In [ ]:
import pandas as pd
import re

Text extraction from docx


In [ ]:
import lxml.etree
import zipfile

def get_text(file_path):

    word_zip= zipfile.ZipFile(str(file_path))

    all_text = []

    with word_zip.open('word/document.xml') as xml_file:
        for event, element in lxml.etree.iterparse(xml_file, 
                                                   tag='{http://schemas.openxmlformats.org/wordprocessingml/2006/main}t'):
            all_text.append(element.text)
            element.clear()
    
    return '\n'.join(all_text)

In [ ]:
import pathlib

wiki = pathlib.Path(r'C:\Workspace\root\DuckDuckGo\wiki')

docs = []

for file_path in wiki.iterdir():
    if file_path.suffix == '.docx':
        doc = {
            'name': file_path.name,
            'text': get_text(file_path)
        }

        docs.append(doc)

In [ ]:
len(docs)

In [ ]:
df = pd.DataFrame(docs)

In [ ]:
# Remove `docx` ext.
df['name'] = df.name.apply(lambda name: name.rpartition('.')[0])

_INFORMATION SUPPLIED_
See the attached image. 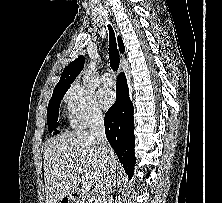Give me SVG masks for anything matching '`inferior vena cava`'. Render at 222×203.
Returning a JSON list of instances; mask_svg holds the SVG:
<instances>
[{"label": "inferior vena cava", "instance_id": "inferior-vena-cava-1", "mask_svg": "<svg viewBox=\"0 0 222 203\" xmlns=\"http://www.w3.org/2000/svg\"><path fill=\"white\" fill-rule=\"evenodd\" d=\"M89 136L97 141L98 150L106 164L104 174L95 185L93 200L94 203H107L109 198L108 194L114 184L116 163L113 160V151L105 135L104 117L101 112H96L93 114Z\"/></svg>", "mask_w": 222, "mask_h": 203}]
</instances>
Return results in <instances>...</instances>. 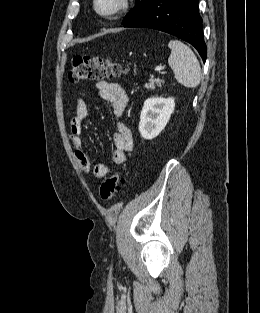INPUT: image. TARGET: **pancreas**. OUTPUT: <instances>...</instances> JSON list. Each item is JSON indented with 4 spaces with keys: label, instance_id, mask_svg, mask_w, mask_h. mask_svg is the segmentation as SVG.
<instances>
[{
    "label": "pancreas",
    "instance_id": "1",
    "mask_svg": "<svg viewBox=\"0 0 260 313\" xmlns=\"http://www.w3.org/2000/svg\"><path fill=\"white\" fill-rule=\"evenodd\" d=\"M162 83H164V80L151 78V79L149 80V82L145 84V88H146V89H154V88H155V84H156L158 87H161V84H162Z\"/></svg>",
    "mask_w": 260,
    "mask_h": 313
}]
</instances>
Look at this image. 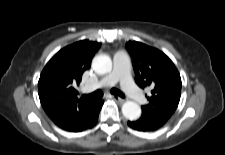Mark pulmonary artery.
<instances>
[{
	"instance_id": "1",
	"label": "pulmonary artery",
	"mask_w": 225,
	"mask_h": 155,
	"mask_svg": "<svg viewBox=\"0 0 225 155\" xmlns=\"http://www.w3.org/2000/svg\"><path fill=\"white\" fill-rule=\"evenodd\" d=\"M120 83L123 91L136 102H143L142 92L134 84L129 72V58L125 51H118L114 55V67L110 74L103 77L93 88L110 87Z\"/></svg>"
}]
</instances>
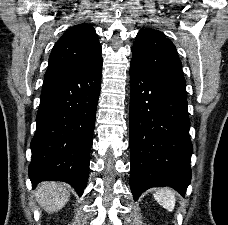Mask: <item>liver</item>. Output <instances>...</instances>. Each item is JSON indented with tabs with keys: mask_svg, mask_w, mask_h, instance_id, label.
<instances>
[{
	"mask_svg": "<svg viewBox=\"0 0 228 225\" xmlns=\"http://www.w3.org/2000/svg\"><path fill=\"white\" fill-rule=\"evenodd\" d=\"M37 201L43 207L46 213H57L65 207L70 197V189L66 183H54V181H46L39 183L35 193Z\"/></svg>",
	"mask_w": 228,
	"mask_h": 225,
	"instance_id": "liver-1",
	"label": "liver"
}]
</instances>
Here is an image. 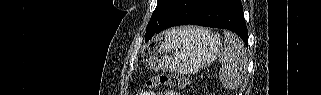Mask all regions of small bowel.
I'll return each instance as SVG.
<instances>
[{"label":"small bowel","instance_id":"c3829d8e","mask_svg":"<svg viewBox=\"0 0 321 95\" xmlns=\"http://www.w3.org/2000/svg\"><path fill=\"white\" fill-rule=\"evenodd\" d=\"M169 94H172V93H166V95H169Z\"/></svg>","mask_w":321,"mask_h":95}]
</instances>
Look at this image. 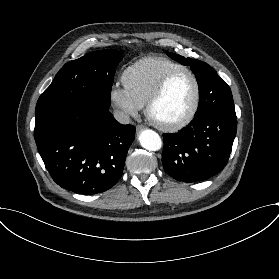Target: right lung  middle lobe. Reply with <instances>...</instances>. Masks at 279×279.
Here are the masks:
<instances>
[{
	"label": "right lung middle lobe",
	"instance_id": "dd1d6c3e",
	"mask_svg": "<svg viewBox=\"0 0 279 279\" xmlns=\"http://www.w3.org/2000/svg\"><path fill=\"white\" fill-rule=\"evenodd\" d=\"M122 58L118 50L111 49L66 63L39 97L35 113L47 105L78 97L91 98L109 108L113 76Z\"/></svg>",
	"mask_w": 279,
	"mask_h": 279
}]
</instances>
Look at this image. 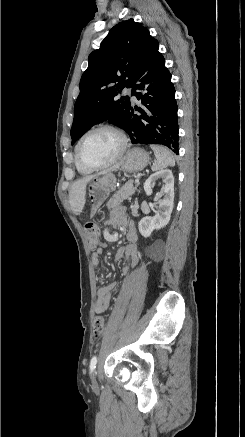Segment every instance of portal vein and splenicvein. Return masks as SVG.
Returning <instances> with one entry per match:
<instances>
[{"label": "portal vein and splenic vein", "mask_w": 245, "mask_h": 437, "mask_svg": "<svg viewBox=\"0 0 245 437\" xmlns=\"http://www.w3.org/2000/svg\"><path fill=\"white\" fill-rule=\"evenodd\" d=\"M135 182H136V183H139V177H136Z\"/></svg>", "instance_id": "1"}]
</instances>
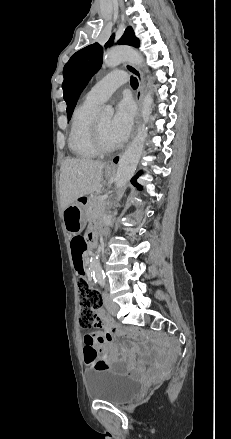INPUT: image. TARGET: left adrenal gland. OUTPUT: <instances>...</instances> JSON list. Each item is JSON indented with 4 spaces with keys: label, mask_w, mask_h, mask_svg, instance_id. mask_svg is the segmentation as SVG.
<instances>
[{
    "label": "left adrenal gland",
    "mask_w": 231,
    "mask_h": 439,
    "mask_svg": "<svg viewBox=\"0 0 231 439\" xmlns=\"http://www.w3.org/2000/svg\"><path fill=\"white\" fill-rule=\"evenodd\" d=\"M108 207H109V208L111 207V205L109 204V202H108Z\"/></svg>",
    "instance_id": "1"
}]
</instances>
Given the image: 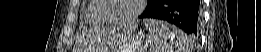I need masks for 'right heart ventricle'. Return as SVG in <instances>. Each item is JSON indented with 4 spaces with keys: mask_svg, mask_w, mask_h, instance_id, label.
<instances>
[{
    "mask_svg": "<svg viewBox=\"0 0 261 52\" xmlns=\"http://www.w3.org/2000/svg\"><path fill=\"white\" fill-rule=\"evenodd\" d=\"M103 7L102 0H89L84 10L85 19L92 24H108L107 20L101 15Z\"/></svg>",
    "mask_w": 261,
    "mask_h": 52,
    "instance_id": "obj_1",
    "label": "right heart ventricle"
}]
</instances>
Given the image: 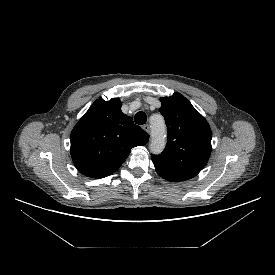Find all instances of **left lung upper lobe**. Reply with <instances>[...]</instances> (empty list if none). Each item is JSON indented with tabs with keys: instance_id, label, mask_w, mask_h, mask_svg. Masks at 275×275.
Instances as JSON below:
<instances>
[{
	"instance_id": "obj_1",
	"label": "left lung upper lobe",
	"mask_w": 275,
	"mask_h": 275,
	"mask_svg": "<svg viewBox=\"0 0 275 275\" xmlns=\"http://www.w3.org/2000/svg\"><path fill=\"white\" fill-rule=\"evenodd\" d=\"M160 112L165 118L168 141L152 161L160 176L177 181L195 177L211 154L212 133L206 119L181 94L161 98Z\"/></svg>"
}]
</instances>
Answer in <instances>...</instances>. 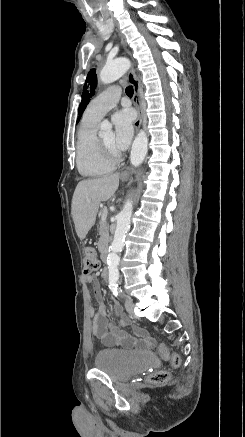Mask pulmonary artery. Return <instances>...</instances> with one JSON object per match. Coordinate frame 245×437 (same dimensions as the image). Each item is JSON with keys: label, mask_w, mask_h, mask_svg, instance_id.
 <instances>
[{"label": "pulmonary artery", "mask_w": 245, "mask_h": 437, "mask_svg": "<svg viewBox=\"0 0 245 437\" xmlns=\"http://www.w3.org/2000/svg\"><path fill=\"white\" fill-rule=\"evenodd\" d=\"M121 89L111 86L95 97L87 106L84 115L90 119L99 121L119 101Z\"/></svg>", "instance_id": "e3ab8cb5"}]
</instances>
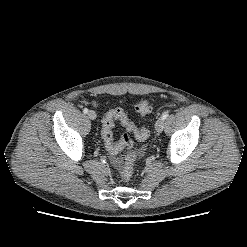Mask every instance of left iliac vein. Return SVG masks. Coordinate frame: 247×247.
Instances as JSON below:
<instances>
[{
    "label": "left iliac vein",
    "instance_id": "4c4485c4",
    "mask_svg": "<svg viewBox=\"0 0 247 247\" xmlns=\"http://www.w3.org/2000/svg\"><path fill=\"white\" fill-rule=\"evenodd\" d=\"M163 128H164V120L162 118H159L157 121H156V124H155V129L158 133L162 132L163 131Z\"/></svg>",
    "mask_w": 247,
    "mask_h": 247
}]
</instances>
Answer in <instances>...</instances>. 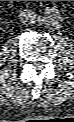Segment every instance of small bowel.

_TO DO_
a: Answer these questions about the notebook on docx text extraction:
(i) Which file inside the archive does the function get_text open?
(ii) Which file suffix must a path have to be added to the docs list?
(iii) According to its comment, what does the final line of code remove from the name column?
b: Extend the notebook on docx text extraction, starting after its final line of code.

_ANSWERS BY TASK_
a:
(i) 'word/document.xml'
(ii) '.docx'
(iii) The `docx` extension.

b:
In [ ]:
templates = re.compile('Template:[^\n]*?\n')
category = re.compile('Cat[\n]{0,1}egory:[^\n]*?\n')
edit = '[\nedit\n]'
refs = re.compile('\[\d+?\]')
other_refs =  re.compile('<ref.*?/>')
thumb = re.compile('thumb\|.*?\|')

def clean_text(syn):
    syn = templates.sub('', syn)
    syn = category.sub('', syn)
    syn = syn.replace(edit, '')
    syn = refs.sub('', syn)
    syn = other_refs.sub('', syn)
    syn = thumb.sub('', syn)
    return syn.replace('\n', ' ')

df['text'] = df.text.apply(clean_text)

In [ ]:


In [ ]:
df.to_csv('../data/wiki/wiki.csv', encoding='utf8', index=False)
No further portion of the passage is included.